Cyclone Phailin: In the Eye of the Katrina-like killer

Published
By AP

A massive, powerful cyclone was hammering India's eastern coastline with heavy rains and destructive winds Saturday, as hundreds of thousands of people living in the region moved inland and took shelter, hoping to ride out the dangerous storm.

In Behrampur, a town about 10 kilometers (7 miles) inland from where the eye of the storm was expected to hit, the sky blackened quickly around the time of landfall, with heavy winds and rains pelting the empty streets.

Estimates of the storm's power had dropped slightly, with the US Navy's Joint Typhoon Warning Center in Hawaii showing maximum sustained winds of about 240 kilometers per hour (150 miles per hour), with gusts up to 296 kph (184 mph).

The sea had already pushed inland as much as 40 metres (130 feet) along parts of the coastline by Saturday afternoon.

US forecasters repeatedly warned the storm would be immense.

"If it's not a record, it's really, really close," University of Miami hurricane researcher Brian McNoldy told The Associated Press. "You really don't get storms stronger than this anywhere in the world ever. This is the top of the barrel."

__Information provided__.
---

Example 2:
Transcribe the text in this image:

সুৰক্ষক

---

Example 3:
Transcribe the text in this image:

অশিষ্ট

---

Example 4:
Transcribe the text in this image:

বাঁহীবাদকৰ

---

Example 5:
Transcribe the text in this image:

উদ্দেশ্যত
--
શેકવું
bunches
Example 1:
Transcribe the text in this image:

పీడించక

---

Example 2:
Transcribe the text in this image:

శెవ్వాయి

__To be done__.
**a)** Based on the cyclone article:
(i) How far inland is Behrampur from where the eye of the storm was expected to hit?
(ii) What gust speed did the Joint Typhoon Warning Center report?
(iii) How far had the sea pushed inland along parts of the coastline by Saturday afternoon?
**b)** Copy out the stretch of the cyclone article from "Cyclone Phailin: In" through "the empty streets.".

__Responses to the exercise__.
**a)**
(i) About 10 kilometers (7 miles).
(ii) Up to 296 kph (184 mph).
(iii) As much as 40 metres (130 feet).

**b)**
Cyclone Phailin: In the Eye of the Katrina-like killer

Published
By AP

A massive, powerful cyclone was hammering India's eastern coastline with heavy rains and destructive winds Saturday, as hundreds of thousands of people living in the region moved inland and took shelter, hoping to ride out the dangerous storm.

In Behrampur, a town about 10 kilometers (7 miles) inland from where the eye of the storm was expected to hit, the sky blackened quickly around the time of landfall, with heavy winds and rains pelting the empty streets.